Responding to state lawmakers’ passage of a bill that would require Los Angeles to create an independent redistricting commission, City Council President Paul Krekorian said Saturday that such reform would be better handled at the city level.

“I very much share the goal and intention of SB 52 to ensure fair and independent redistricting. Fortunately, the City Council is already poised to place a fully independent redistricting system before the voters of Los Angeles in November 2024,” Krekorian said.

“I initiated this process, along with Councilmember Raman, long before the scandal of the recorded meeting that took place at the LA County Federation of Labor, and long before any state legislation was introduced to subvert our City Charter,” he continued. “SB 52 would impose its mandates in 2029, but I am unwilling to wait another five years for action on fundamental reforms. Only Los Angeles voters, not politicians, must make these decisions, and thanks to the work of the City Council we will be giving them that opportunity next year as the State Constitution and the City Charter require.”

Senate Bill 52, which was introduced by state Sen. María Elena Durazo, D-Los Angeles, would require cities with a population of at least 2.5 million people to establish an independent redistricting commission.

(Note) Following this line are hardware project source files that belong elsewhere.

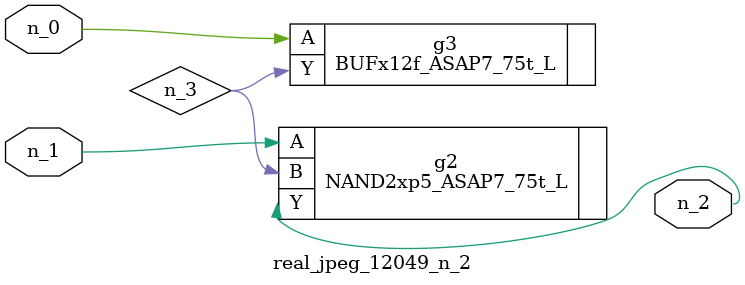
<source format=v>
module real_jpeg_12049_n_2 (n_1, n_0, n_2);

input n_1;
input n_0;

output n_2;

wire n_3;

BUFx12f_ASAP7_75t_L g3 ( 
.A(n_0),
.Y(n_3)
);

NAND2xp5_ASAP7_75t_L g2 ( 
.A(n_1),
.B(n_3),
.Y(n_2)
);


endmodule
</source>
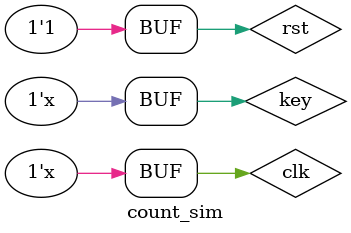
<source format=v>
`timescale 1ns / 1ps


module count_sim;
    reg clk, rst, key;
    wire [7:0] led;
    wire [5:0] sel;
    
    count uut(
        .clk(clk),
        .key(key),
        .rst(rst),
        .led(led),
        .sel(sel)
        );
    
    initial begin
        rst = 0;
        clk = 0;
        key = 1;
        
        #10
        rst = 1;
    end
    
    always #1 clk = !clk;
    always #20 key = !key;
    

endmodule

</source>
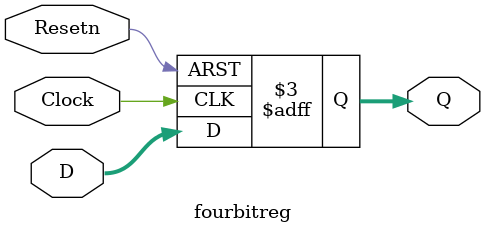
<source format=v>
module fourbitreg (D, Clock, Resetn, Q);
	input [3:0] D;
	input Clock, Resetn;
	output reg [3:0] Q;
	
	always @(posedge Clock, negedge Resetn)
		if (Resetn == 0)
			Q <= 4'b0000;
		else
			Q <= D;
endmodule
</source>
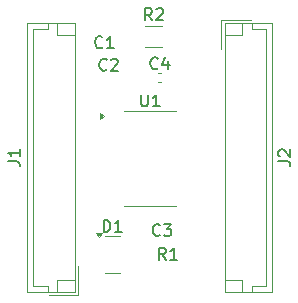
<source format=gbr>
%TF.GenerationSoftware,KiCad,Pcbnew,8.0.2-8.0.2-0~ubuntu22.04.1*%
%TF.CreationDate,2024-06-01T15:22:32+09:00*%
%TF.ProjectId,TB6612,54423636-3132-42e6-9b69-6361645f7063,rev?*%
%TF.SameCoordinates,Original*%
%TF.FileFunction,Legend,Top*%
%TF.FilePolarity,Positive*%
%FSLAX46Y46*%
G04 Gerber Fmt 4.6, Leading zero omitted, Abs format (unit mm)*
G04 Created by KiCad (PCBNEW 8.0.2-8.0.2-0~ubuntu22.04.1) date 2024-06-01 15:22:32*
%MOMM*%
%LPD*%
G01*
G04 APERTURE LIST*
%ADD10C,0.150000*%
%ADD11C,0.120000*%
G04 APERTURE END LIST*
D10*
X142438095Y-87434819D02*
X142438095Y-88244342D01*
X142438095Y-88244342D02*
X142485714Y-88339580D01*
X142485714Y-88339580D02*
X142533333Y-88387200D01*
X142533333Y-88387200D02*
X142628571Y-88434819D01*
X142628571Y-88434819D02*
X142819047Y-88434819D01*
X142819047Y-88434819D02*
X142914285Y-88387200D01*
X142914285Y-88387200D02*
X142961904Y-88339580D01*
X142961904Y-88339580D02*
X143009523Y-88244342D01*
X143009523Y-88244342D02*
X143009523Y-87434819D01*
X144009523Y-88434819D02*
X143438095Y-88434819D01*
X143723809Y-88434819D02*
X143723809Y-87434819D01*
X143723809Y-87434819D02*
X143628571Y-87577676D01*
X143628571Y-87577676D02*
X143533333Y-87672914D01*
X143533333Y-87672914D02*
X143438095Y-87720533D01*
X143333333Y-81134819D02*
X143000000Y-80658628D01*
X142761905Y-81134819D02*
X142761905Y-80134819D01*
X142761905Y-80134819D02*
X143142857Y-80134819D01*
X143142857Y-80134819D02*
X143238095Y-80182438D01*
X143238095Y-80182438D02*
X143285714Y-80230057D01*
X143285714Y-80230057D02*
X143333333Y-80325295D01*
X143333333Y-80325295D02*
X143333333Y-80468152D01*
X143333333Y-80468152D02*
X143285714Y-80563390D01*
X143285714Y-80563390D02*
X143238095Y-80611009D01*
X143238095Y-80611009D02*
X143142857Y-80658628D01*
X143142857Y-80658628D02*
X142761905Y-80658628D01*
X143714286Y-80230057D02*
X143761905Y-80182438D01*
X143761905Y-80182438D02*
X143857143Y-80134819D01*
X143857143Y-80134819D02*
X144095238Y-80134819D01*
X144095238Y-80134819D02*
X144190476Y-80182438D01*
X144190476Y-80182438D02*
X144238095Y-80230057D01*
X144238095Y-80230057D02*
X144285714Y-80325295D01*
X144285714Y-80325295D02*
X144285714Y-80420533D01*
X144285714Y-80420533D02*
X144238095Y-80563390D01*
X144238095Y-80563390D02*
X143666667Y-81134819D01*
X143666667Y-81134819D02*
X144285714Y-81134819D01*
X144513333Y-101404819D02*
X144180000Y-100928628D01*
X143941905Y-101404819D02*
X143941905Y-100404819D01*
X143941905Y-100404819D02*
X144322857Y-100404819D01*
X144322857Y-100404819D02*
X144418095Y-100452438D01*
X144418095Y-100452438D02*
X144465714Y-100500057D01*
X144465714Y-100500057D02*
X144513333Y-100595295D01*
X144513333Y-100595295D02*
X144513333Y-100738152D01*
X144513333Y-100738152D02*
X144465714Y-100833390D01*
X144465714Y-100833390D02*
X144418095Y-100881009D01*
X144418095Y-100881009D02*
X144322857Y-100928628D01*
X144322857Y-100928628D02*
X143941905Y-100928628D01*
X145465714Y-101404819D02*
X144894286Y-101404819D01*
X145180000Y-101404819D02*
X145180000Y-100404819D01*
X145180000Y-100404819D02*
X145084762Y-100547676D01*
X145084762Y-100547676D02*
X144989524Y-100642914D01*
X144989524Y-100642914D02*
X144894286Y-100690533D01*
X154054819Y-93083333D02*
X154769104Y-93083333D01*
X154769104Y-93083333D02*
X154911961Y-93130952D01*
X154911961Y-93130952D02*
X155007200Y-93226190D01*
X155007200Y-93226190D02*
X155054819Y-93369047D01*
X155054819Y-93369047D02*
X155054819Y-93464285D01*
X154150057Y-92654761D02*
X154102438Y-92607142D01*
X154102438Y-92607142D02*
X154054819Y-92511904D01*
X154054819Y-92511904D02*
X154054819Y-92273809D01*
X154054819Y-92273809D02*
X154102438Y-92178571D01*
X154102438Y-92178571D02*
X154150057Y-92130952D01*
X154150057Y-92130952D02*
X154245295Y-92083333D01*
X154245295Y-92083333D02*
X154340533Y-92083333D01*
X154340533Y-92083333D02*
X154483390Y-92130952D01*
X154483390Y-92130952D02*
X155054819Y-92702380D01*
X155054819Y-92702380D02*
X155054819Y-92083333D01*
X131154819Y-93083333D02*
X131869104Y-93083333D01*
X131869104Y-93083333D02*
X132011961Y-93130952D01*
X132011961Y-93130952D02*
X132107200Y-93226190D01*
X132107200Y-93226190D02*
X132154819Y-93369047D01*
X132154819Y-93369047D02*
X132154819Y-93464285D01*
X132154819Y-92083333D02*
X132154819Y-92654761D01*
X132154819Y-92369047D02*
X131154819Y-92369047D01*
X131154819Y-92369047D02*
X131297676Y-92464285D01*
X131297676Y-92464285D02*
X131392914Y-92559523D01*
X131392914Y-92559523D02*
X131440533Y-92654761D01*
X139261905Y-99054819D02*
X139261905Y-98054819D01*
X139261905Y-98054819D02*
X139500000Y-98054819D01*
X139500000Y-98054819D02*
X139642857Y-98102438D01*
X139642857Y-98102438D02*
X139738095Y-98197676D01*
X139738095Y-98197676D02*
X139785714Y-98292914D01*
X139785714Y-98292914D02*
X139833333Y-98483390D01*
X139833333Y-98483390D02*
X139833333Y-98626247D01*
X139833333Y-98626247D02*
X139785714Y-98816723D01*
X139785714Y-98816723D02*
X139738095Y-98911961D01*
X139738095Y-98911961D02*
X139642857Y-99007200D01*
X139642857Y-99007200D02*
X139500000Y-99054819D01*
X139500000Y-99054819D02*
X139261905Y-99054819D01*
X140785714Y-99054819D02*
X140214286Y-99054819D01*
X140500000Y-99054819D02*
X140500000Y-98054819D01*
X140500000Y-98054819D02*
X140404762Y-98197676D01*
X140404762Y-98197676D02*
X140309524Y-98292914D01*
X140309524Y-98292914D02*
X140214286Y-98340533D01*
X143833333Y-85199580D02*
X143785714Y-85247200D01*
X143785714Y-85247200D02*
X143642857Y-85294819D01*
X143642857Y-85294819D02*
X143547619Y-85294819D01*
X143547619Y-85294819D02*
X143404762Y-85247200D01*
X143404762Y-85247200D02*
X143309524Y-85151961D01*
X143309524Y-85151961D02*
X143261905Y-85056723D01*
X143261905Y-85056723D02*
X143214286Y-84866247D01*
X143214286Y-84866247D02*
X143214286Y-84723390D01*
X143214286Y-84723390D02*
X143261905Y-84532914D01*
X143261905Y-84532914D02*
X143309524Y-84437676D01*
X143309524Y-84437676D02*
X143404762Y-84342438D01*
X143404762Y-84342438D02*
X143547619Y-84294819D01*
X143547619Y-84294819D02*
X143642857Y-84294819D01*
X143642857Y-84294819D02*
X143785714Y-84342438D01*
X143785714Y-84342438D02*
X143833333Y-84390057D01*
X144690476Y-84628152D02*
X144690476Y-85294819D01*
X144452381Y-84247200D02*
X144214286Y-84961485D01*
X144214286Y-84961485D02*
X144833333Y-84961485D01*
X144013333Y-99309580D02*
X143965714Y-99357200D01*
X143965714Y-99357200D02*
X143822857Y-99404819D01*
X143822857Y-99404819D02*
X143727619Y-99404819D01*
X143727619Y-99404819D02*
X143584762Y-99357200D01*
X143584762Y-99357200D02*
X143489524Y-99261961D01*
X143489524Y-99261961D02*
X143441905Y-99166723D01*
X143441905Y-99166723D02*
X143394286Y-98976247D01*
X143394286Y-98976247D02*
X143394286Y-98833390D01*
X143394286Y-98833390D02*
X143441905Y-98642914D01*
X143441905Y-98642914D02*
X143489524Y-98547676D01*
X143489524Y-98547676D02*
X143584762Y-98452438D01*
X143584762Y-98452438D02*
X143727619Y-98404819D01*
X143727619Y-98404819D02*
X143822857Y-98404819D01*
X143822857Y-98404819D02*
X143965714Y-98452438D01*
X143965714Y-98452438D02*
X144013333Y-98500057D01*
X144346667Y-98404819D02*
X144965714Y-98404819D01*
X144965714Y-98404819D02*
X144632381Y-98785771D01*
X144632381Y-98785771D02*
X144775238Y-98785771D01*
X144775238Y-98785771D02*
X144870476Y-98833390D01*
X144870476Y-98833390D02*
X144918095Y-98881009D01*
X144918095Y-98881009D02*
X144965714Y-98976247D01*
X144965714Y-98976247D02*
X144965714Y-99214342D01*
X144965714Y-99214342D02*
X144918095Y-99309580D01*
X144918095Y-99309580D02*
X144870476Y-99357200D01*
X144870476Y-99357200D02*
X144775238Y-99404819D01*
X144775238Y-99404819D02*
X144489524Y-99404819D01*
X144489524Y-99404819D02*
X144394286Y-99357200D01*
X144394286Y-99357200D02*
X144346667Y-99309580D01*
X139513333Y-85309580D02*
X139465714Y-85357200D01*
X139465714Y-85357200D02*
X139322857Y-85404819D01*
X139322857Y-85404819D02*
X139227619Y-85404819D01*
X139227619Y-85404819D02*
X139084762Y-85357200D01*
X139084762Y-85357200D02*
X138989524Y-85261961D01*
X138989524Y-85261961D02*
X138941905Y-85166723D01*
X138941905Y-85166723D02*
X138894286Y-84976247D01*
X138894286Y-84976247D02*
X138894286Y-84833390D01*
X138894286Y-84833390D02*
X138941905Y-84642914D01*
X138941905Y-84642914D02*
X138989524Y-84547676D01*
X138989524Y-84547676D02*
X139084762Y-84452438D01*
X139084762Y-84452438D02*
X139227619Y-84404819D01*
X139227619Y-84404819D02*
X139322857Y-84404819D01*
X139322857Y-84404819D02*
X139465714Y-84452438D01*
X139465714Y-84452438D02*
X139513333Y-84500057D01*
X139894286Y-84500057D02*
X139941905Y-84452438D01*
X139941905Y-84452438D02*
X140037143Y-84404819D01*
X140037143Y-84404819D02*
X140275238Y-84404819D01*
X140275238Y-84404819D02*
X140370476Y-84452438D01*
X140370476Y-84452438D02*
X140418095Y-84500057D01*
X140418095Y-84500057D02*
X140465714Y-84595295D01*
X140465714Y-84595295D02*
X140465714Y-84690533D01*
X140465714Y-84690533D02*
X140418095Y-84833390D01*
X140418095Y-84833390D02*
X139846667Y-85404819D01*
X139846667Y-85404819D02*
X140465714Y-85404819D01*
X139153333Y-83409580D02*
X139105714Y-83457200D01*
X139105714Y-83457200D02*
X138962857Y-83504819D01*
X138962857Y-83504819D02*
X138867619Y-83504819D01*
X138867619Y-83504819D02*
X138724762Y-83457200D01*
X138724762Y-83457200D02*
X138629524Y-83361961D01*
X138629524Y-83361961D02*
X138581905Y-83266723D01*
X138581905Y-83266723D02*
X138534286Y-83076247D01*
X138534286Y-83076247D02*
X138534286Y-82933390D01*
X138534286Y-82933390D02*
X138581905Y-82742914D01*
X138581905Y-82742914D02*
X138629524Y-82647676D01*
X138629524Y-82647676D02*
X138724762Y-82552438D01*
X138724762Y-82552438D02*
X138867619Y-82504819D01*
X138867619Y-82504819D02*
X138962857Y-82504819D01*
X138962857Y-82504819D02*
X139105714Y-82552438D01*
X139105714Y-82552438D02*
X139153333Y-82600057D01*
X140105714Y-83504819D02*
X139534286Y-83504819D01*
X139820000Y-83504819D02*
X139820000Y-82504819D01*
X139820000Y-82504819D02*
X139724762Y-82647676D01*
X139724762Y-82647676D02*
X139629524Y-82742914D01*
X139629524Y-82742914D02*
X139534286Y-82790533D01*
D11*
%TO.C,U1*%
X143200000Y-88795000D02*
X141000000Y-88795000D01*
X143200000Y-88795000D02*
X145400000Y-88795000D01*
X143200000Y-96865000D02*
X141000000Y-96865000D01*
X143200000Y-96865000D02*
X145400000Y-96865000D01*
X139290000Y-89255000D02*
X138960000Y-89495000D01*
X138960000Y-89015000D01*
X139290000Y-89255000D01*
G36*
X139290000Y-89255000D02*
G01*
X138960000Y-89495000D01*
X138960000Y-89015000D01*
X139290000Y-89255000D01*
G37*
%TO.C,R2*%
X142772936Y-81590000D02*
X144227064Y-81590000D01*
X142772936Y-83410000D02*
X144227064Y-83410000D01*
%TO.C,J2*%
X151690000Y-81090000D02*
X149190000Y-81090000D01*
X149190000Y-81090000D02*
X149190000Y-83590000D01*
X153510000Y-81390000D02*
X149490000Y-81390000D01*
X151800000Y-81390000D02*
X151800000Y-81890000D01*
X150990000Y-81390000D02*
X150990000Y-82390000D01*
X149490000Y-81390000D02*
X149490000Y-104110000D01*
X153010000Y-81890000D02*
X153010000Y-103610000D01*
X151800000Y-81890000D02*
X153010000Y-81890000D01*
X150990000Y-82390000D02*
X149490000Y-82390000D01*
X150990000Y-103110000D02*
X149490000Y-103110000D01*
X153010000Y-103610000D02*
X151800000Y-103610000D01*
X151800000Y-103610000D02*
X151800000Y-104110000D01*
X153510000Y-104110000D02*
X153510000Y-81390000D01*
X150990000Y-104110000D02*
X150990000Y-103110000D01*
X149490000Y-104110000D02*
X153510000Y-104110000D01*
%TO.C,J1*%
X136810000Y-81390000D02*
X132790000Y-81390000D01*
X135310000Y-81390000D02*
X135310000Y-82390000D01*
X132790000Y-81390000D02*
X132790000Y-104110000D01*
X134500000Y-81890000D02*
X134500000Y-81390000D01*
X133290000Y-81890000D02*
X134500000Y-81890000D01*
X135310000Y-82390000D02*
X136810000Y-82390000D01*
X135310000Y-103110000D02*
X136810000Y-103110000D01*
X134500000Y-103610000D02*
X133290000Y-103610000D01*
X133290000Y-103610000D02*
X133290000Y-81890000D01*
X136810000Y-104110000D02*
X136810000Y-81390000D01*
X135310000Y-104110000D02*
X135310000Y-103110000D01*
X134500000Y-104110000D02*
X134500000Y-103610000D01*
X132790000Y-104110000D02*
X136810000Y-104110000D01*
X137110000Y-104410000D02*
X137110000Y-101910000D01*
X134610000Y-104410000D02*
X137110000Y-104410000D01*
%TO.C,D1*%
X140000000Y-99440000D02*
X139350000Y-99440000D01*
X140000000Y-99440000D02*
X140650000Y-99440000D01*
X140000000Y-102560000D02*
X139350000Y-102560000D01*
X140000000Y-102560000D02*
X140650000Y-102560000D01*
X138837500Y-99490000D02*
X138597500Y-99160000D01*
X139077500Y-99160000D01*
X138837500Y-99490000D01*
G36*
X138837500Y-99490000D02*
G01*
X138597500Y-99160000D01*
X139077500Y-99160000D01*
X138837500Y-99490000D01*
G37*
%TO.C,C4*%
X143892164Y-85640000D02*
X144107836Y-85640000D01*
X143892164Y-86360000D02*
X144107836Y-86360000D01*
%TD*%
M02*

</source>
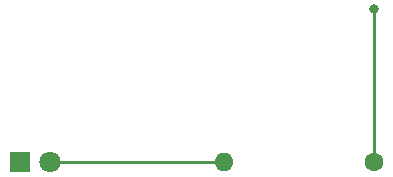
<source format=gbr>
%TF.GenerationSoftware,KiCad,Pcbnew,6.0.7-f9a2dced07~116~ubuntu22.04.1*%
%TF.CreationDate,2022-08-30T22:25:07-07:00*%
%TF.ProjectId,kicad_hello_world,6b696361-645f-4686-956c-6c6f5f776f72,0*%
%TF.SameCoordinates,Original*%
%TF.FileFunction,Copper,L1,Top*%
%TF.FilePolarity,Positive*%
%FSLAX46Y46*%
G04 Gerber Fmt 4.6, Leading zero omitted, Abs format (unit mm)*
G04 Created by KiCad (PCBNEW 6.0.7-f9a2dced07~116~ubuntu22.04.1) date 2022-08-30 22:25:07*
%MOMM*%
%LPD*%
G01*
G04 APERTURE LIST*
%TA.AperFunction,ComponentPad*%
%ADD10O,1.600000X1.600000*%
%TD*%
%TA.AperFunction,ComponentPad*%
%ADD11C,1.600000*%
%TD*%
%TA.AperFunction,ComponentPad*%
%ADD12R,1.800000X1.800000*%
%TD*%
%TA.AperFunction,ComponentPad*%
%ADD13C,1.800000*%
%TD*%
%TA.AperFunction,ViaPad*%
%ADD14C,0.800000*%
%TD*%
%TA.AperFunction,Conductor*%
%ADD15C,0.250000*%
%TD*%
G04 APERTURE END LIST*
D10*
%TO.P,R1,2*%
%TO.N,/led*%
X137300000Y-114000000D03*
D11*
%TO.P,R1,1*%
%TO.N,VCC*%
X150000000Y-114000000D03*
%TD*%
D12*
%TO.P,D1,1,K*%
%TO.N,GND*%
X120000000Y-114000000D03*
D13*
%TO.P,D1,2,A*%
%TO.N,/led*%
X122540000Y-114000000D03*
%TD*%
D14*
%TO.N,VCC*%
X150000000Y-101000000D03*
%TD*%
D15*
%TO.N,VCC*%
X150000000Y-101000000D02*
X150000000Y-114000000D01*
%TO.N,/led*%
X137300000Y-114000000D02*
X122540000Y-114000000D01*
%TD*%
M02*

</source>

Los Angeles is the only city in California with at least 2.5 million people.

Another bill authored by Assemblyman Isaac Bryan, D-Los Angeles, would require large cities, counties and school districts to adopt independent redistricting commissions by 2030. The two bills are designed to work together, and have provisions to ensure that they do not overlap.

Both bills passed this week.

Under the current system, city council districts are drawn up by a panel whose members are appointed by the council, which then has the final say on those boundaries.

Council leaders are trying to change that by placing a more independent plan before voters. A City Council group has called for the creation of two independent redistricting commissions to draw boundaries for the City Council and the Los Angeles Unified School District.

The Ad Hoc Committee on City Governance Reform will consider those proposals as it drafts recommendations for the full council, which are expected within days.

The committee was created by Krekorian in response to a leaked racist audio recording in October 2021, in which former Council members and a top county labor official discussed manipulating the redistricting process. The leak of that call led to the resignation of former Council President Nury Martinez.

Bryan welcomed the city’s efforts.

“We really want this to be a grassroots effort and for local jurisdictions like Los Angeles to design for themselves an independent process through charter reform, or whatever reform is necessary in that locality,” Bryan told the Los Angeles Times, describing his legislation as a set of “guardrails” aimed at pressuring local jurisdictions to reform their own systems.